Gravner

Why Gravner is Essential
If there is a singular, enduring image of Gravner, it is the Posto delle Anfore, a sparse, square-shaped room with a gravel floor where the amphora jars that made Gravner famous (or is it, that Gravner made famous?) do their monastic-like work of fermentation. Set amidst the field of these buried jars and their round openings is an elevated platform and a single chair. It's quite theatrical, as though Josko Gravner himself will take the stage for a one-man show at any minute. Josko is far too modest for theatrics, let alone any spotlight-seeking. But that stage appears in all of the photos I've seen of the room. It carries a gravitas all its own: to make these wines, one has to be patient and — perhaps — alone, just to take cues from the quiet noises of fermenting grapes underfoot.
Working in the folds of the Collio Goriziano where Italy and Slovenia meet, Gravner has long been the world's most celebrated producer of orange wine (although "amber" is a better descriptor). His use of clay-vessel fermentation in the early 2000s seemed radical at the time ... and risky. This was, after all, how wine was made in ancient Georgia. You remember the early "aughts," right? It wasn't a time when old was new in any regard.
Yet he showed a masterful way to coax character and structure out of white grape varieties, enough to give the red wines of the time a run for their money. In these hills, vini macerati have a local legacy, but his work helped kick off a worldwide revolution in macerated white wine production.
While the clay vessels and the skin-contact process has often been the headline of his work, it has largely overshadowed the family's commitment to biodiversity in the vineyard. I've never seen such a sight: rows and rows of vines sporadically shaded by towering trees of apricot, cherry, olive and cypress. It seems antithetical: don't the trees inhibit ripening with their shade? Don't they bring in birds who might eat the berries? Don't they add labor to an already labor-intensive business? Gravner's daughter, Mateja, assured me that while this building of biodiversity is a give-and-take process, it ultimately nets-out as positive because of the way it builds disease resilience across the whole system. And when your goal in winemaking is to reflect the whims of nature's gifts from vintage to vintage, what could be more essential than that?

Oslavia, Friuli Venezia-Giulia
Grapes: Ribolla Gialla, Pignolo
Appellations/Cru: Venezia-Giulia IGT
American Importer: Rosenthal Wine Merchants
Originally listed: February 2023


Wines to Seek Out
Gravner is right down the road from Radikon, another famed producer of macerated white wines (popularly known as orange or amber wines). The families are close, and while their embrace of biodiversity and chemical-free viticulture is simpatico, their methods in the winery have long been quite different. Gravner focuses on fewer grapes (Ribolla Gialla and Pignolo), uses clay-vessels for months-long fermentations, and demands exceedingly long aging before release. Gravner's wines have tension, structure and mystery, while Radikon's wines are more free-form, exuberant and wild. They are as different as Dalí and Picasso.
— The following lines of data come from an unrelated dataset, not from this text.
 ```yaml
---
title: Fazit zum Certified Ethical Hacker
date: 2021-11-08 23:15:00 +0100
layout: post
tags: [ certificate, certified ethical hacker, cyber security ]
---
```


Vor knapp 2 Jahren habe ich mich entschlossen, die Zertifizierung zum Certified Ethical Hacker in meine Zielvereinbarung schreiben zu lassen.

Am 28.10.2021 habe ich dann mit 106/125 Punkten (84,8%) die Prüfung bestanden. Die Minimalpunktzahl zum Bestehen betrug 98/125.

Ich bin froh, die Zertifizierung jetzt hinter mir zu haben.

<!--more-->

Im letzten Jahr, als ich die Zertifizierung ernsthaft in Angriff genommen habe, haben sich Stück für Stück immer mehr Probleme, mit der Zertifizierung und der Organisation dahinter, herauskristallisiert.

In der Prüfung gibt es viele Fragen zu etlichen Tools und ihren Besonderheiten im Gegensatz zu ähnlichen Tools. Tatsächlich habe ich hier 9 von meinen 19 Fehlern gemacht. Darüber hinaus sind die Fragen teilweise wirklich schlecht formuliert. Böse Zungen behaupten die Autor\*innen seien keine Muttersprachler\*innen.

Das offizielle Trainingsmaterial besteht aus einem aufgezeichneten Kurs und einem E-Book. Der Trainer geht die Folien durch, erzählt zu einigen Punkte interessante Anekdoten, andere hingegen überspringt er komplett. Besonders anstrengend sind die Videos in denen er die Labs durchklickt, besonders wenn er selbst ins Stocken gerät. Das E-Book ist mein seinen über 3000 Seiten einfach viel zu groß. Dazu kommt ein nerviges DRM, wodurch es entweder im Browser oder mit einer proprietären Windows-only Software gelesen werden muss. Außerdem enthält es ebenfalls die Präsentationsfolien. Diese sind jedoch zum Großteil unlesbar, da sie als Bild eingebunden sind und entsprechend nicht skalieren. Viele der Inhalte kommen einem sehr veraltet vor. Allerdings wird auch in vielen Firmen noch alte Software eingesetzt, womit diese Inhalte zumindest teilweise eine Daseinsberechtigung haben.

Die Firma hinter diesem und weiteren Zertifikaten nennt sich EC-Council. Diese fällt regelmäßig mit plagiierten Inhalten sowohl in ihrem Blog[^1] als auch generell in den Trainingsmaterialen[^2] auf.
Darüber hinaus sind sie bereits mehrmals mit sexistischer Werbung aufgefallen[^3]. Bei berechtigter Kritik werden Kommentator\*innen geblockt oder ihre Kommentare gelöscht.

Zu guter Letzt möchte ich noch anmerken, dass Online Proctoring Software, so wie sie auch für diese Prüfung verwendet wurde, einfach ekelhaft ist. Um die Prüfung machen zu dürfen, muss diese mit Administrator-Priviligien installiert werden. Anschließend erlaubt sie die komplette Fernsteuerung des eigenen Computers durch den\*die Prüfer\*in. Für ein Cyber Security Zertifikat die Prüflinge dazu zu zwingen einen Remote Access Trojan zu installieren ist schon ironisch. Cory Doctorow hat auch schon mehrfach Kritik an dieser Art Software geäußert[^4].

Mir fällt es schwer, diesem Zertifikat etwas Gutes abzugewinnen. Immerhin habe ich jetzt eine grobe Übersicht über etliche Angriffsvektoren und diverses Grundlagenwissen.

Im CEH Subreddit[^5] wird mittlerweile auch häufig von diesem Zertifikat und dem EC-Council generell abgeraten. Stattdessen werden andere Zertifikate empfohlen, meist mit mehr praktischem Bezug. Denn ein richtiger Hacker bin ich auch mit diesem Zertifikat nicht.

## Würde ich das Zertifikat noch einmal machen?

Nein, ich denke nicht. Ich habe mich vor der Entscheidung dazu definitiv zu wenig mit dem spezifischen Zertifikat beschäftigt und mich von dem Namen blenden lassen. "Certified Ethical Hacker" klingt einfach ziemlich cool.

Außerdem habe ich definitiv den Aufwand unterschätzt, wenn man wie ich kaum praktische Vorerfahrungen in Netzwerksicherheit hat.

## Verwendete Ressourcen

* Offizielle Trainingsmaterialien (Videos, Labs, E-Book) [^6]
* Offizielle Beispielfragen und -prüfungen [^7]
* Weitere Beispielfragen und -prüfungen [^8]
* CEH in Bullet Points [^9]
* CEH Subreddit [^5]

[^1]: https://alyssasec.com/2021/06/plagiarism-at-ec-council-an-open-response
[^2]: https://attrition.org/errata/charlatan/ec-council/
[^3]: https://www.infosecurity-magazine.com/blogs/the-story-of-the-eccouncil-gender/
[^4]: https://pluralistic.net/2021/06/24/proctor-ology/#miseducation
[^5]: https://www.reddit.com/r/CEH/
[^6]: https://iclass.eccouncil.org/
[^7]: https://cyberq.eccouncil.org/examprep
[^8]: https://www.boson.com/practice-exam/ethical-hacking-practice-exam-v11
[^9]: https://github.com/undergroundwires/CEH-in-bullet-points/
The temptation with the amber wines of Gravner is to treat them as meditation wines: consumed on their own where they can be alone on center stage. Certainly, you'll want a few sips in such a format just to tease out their incredible details. But they are remarkably versatile given their structure. Soups, sushi, iron-rich proteins? No problem.
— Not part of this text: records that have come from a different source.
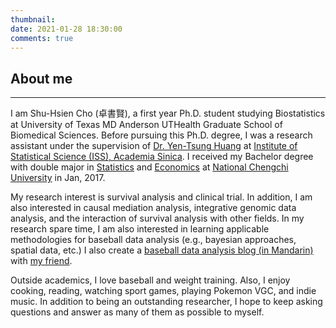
 ```yaml
---
thumbnail: 
date: 2021-01-28 18:30:00
comments: true
---
```


## About me

---

I am Shu-Hsien Cho (卓書賢), a first year Ph.D. student studying Biostatistics at University of Texas MD Anderson UTHealth Graduate School of Biomedical Sciences. Before pursuing this Ph.D. degree, I was a research assistant under the supervision of [Dr. Yen-Tsung Huang](http://www.stat.sinica.edu.tw/personinfo/?sysid=5017880) at [Institute of Statistical Science (ISS), Academia Sinica](http://www.stat.sinica.edu.tw/statnewsite/). I received my Bachelor degree with double major in [Statistics](https://stat.nccu.edu.tw) and [Economics](https://econo.nccu.edu.tw) at [National Chengchi University](https://www.nccu.edu.tw/index.php) in Jan, 2017.

My research interest is survival analysis and clinical trial. In addition, I am also interested in causal mediation analysis, integrative genomic data analysis, and the interaction of survival analysis with other fields. In my research spare time, I am also interested in learning applicable methodologies for baseball data analysis (e.g., bayesian approaches, spatial data, etc.) I also create a [baseball data analysis blog (in Mandarin)](https://shunyubaseball.wordpress.com) with [my friend](https://www.linkedin.com/in/yu-min-chien/?originalSubdomain=tw). 

Outside academics, I love baseball and weight training. Also, I enjoy cooking, reading, watching sport games, playing Pokemon VGC, and indie music. In addition to being an outstanding researcher, I hope to keep asking questions and answer as many of them as possible to myself.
The last thing to know is that these wines have massive vintage variation, and that is by design. Sometimes noble rot comes into play. Sometimes higher alcohol does. There is not formula or recipe, just a practice for which the grapes navigate the winery. Rather than describe these wines' flavors and structure below, I am providing the technical details.
Gravner Ribolla Venezia-Giulia
Gravner's masterpiece and the wine he is best known for. So many of my questions for Mateja about this wine were answered with "it depends," which I think perfectly encapsulates the vintage-by-vintage approach. One bottle will not give you a complete sense for this wine's story, but its complexity and evolution are a thrilling opening chapter to read the whole book (and by that, I mean "find more vintages").
Gravner's Ribolla is fermented in Georgia clay qveri underground for 5 to 6 months, where the skins of Ribolla Gialla stain the wine and give it the unique aromatic and structural vision from the vintage. Another 5 to 7 years in oak botti await after that, and the wine is only released when it is ready. Around 18,000 bottles are made each vintage.
Gravner Rosso Breg Venezia-Giulia
I added the 2007 vintage of this rare red wine to my Top 12 Wines of 2022 for good reason. Its Southern Italian aromas, Northern Italian textures, and sense of strength through the middle made it an indelible experience.
This wine skips the clay and ferments directly in huge Slavonian oak tini vessels for 5 weeks. Even after 5 years in Slavonian oak botti, the wine needs additional time in bottle before release. Around only 3,500 bottles are made each vintage.